Chapter 154 - All Jobs and Classes! I Just Wanted One Skill, Not Them All! - NovelsTime

All Jobs and Classes! I Just Wanted One Skill, Not Them All!

Chapter 154

Author: Comedian0
updatedAt: 2025-11-19

For half an hour, nothing happened aside from a few duels between Kharnek and some frost skellies. The air grew colder the deeper they went, the walls shining with veins of faint blue froststeel that pulsed like arteries.

Then the echo came — soft at first, then splitting into two distinct sets of steps.

Ludger’s eyes narrowed. “Two this time.”

Kharnek rolled his shoulders. “Good.

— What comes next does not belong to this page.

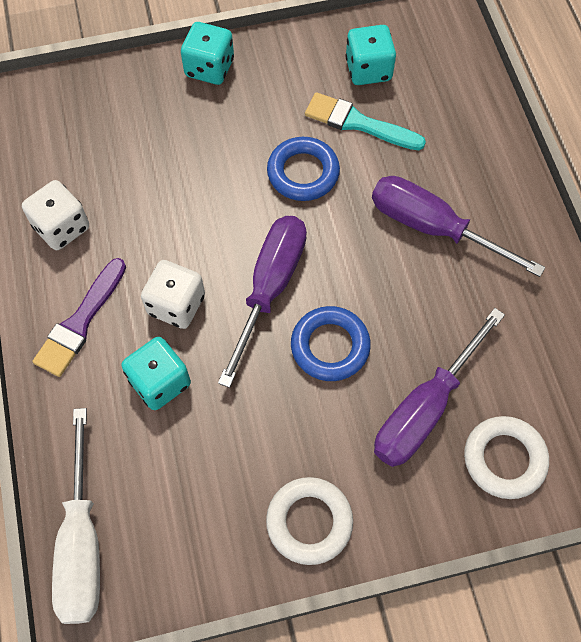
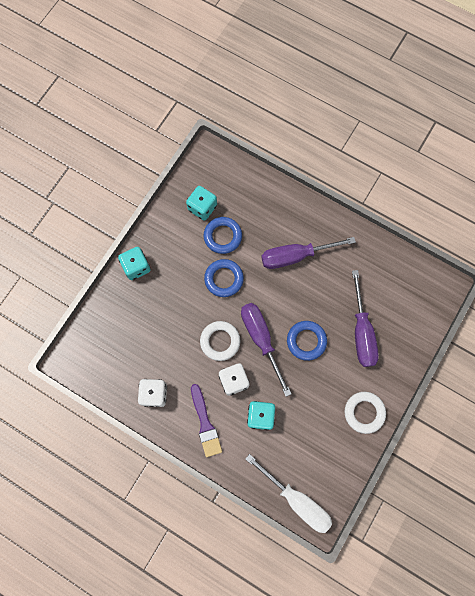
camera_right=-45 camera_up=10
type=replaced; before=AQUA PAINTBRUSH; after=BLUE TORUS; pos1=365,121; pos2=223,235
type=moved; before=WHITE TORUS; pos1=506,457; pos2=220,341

I was getting bored.”

Out of the frozen corridor ahead, the first silhouette emerged — another frost knight, armored in thick ice, a faint blue aura leaking through its skeletal frame. But from behind it stepped another — leaner, with froststeel bones drawn taut like bowstrings. The cold around it warped as shards of ice lifted from the floor, reshaping into a sleek, curved bow. Its ribcage creaked open and reformed, each bone twisting slightly to anchor the conjured string. The weapon looked almost organic, alive.

“Frost archer,” Brynja muttered, stepping forward. Her voice dropped to a chant, the runes on her staff glowing with dim, grey-white light. “I’ll handle—”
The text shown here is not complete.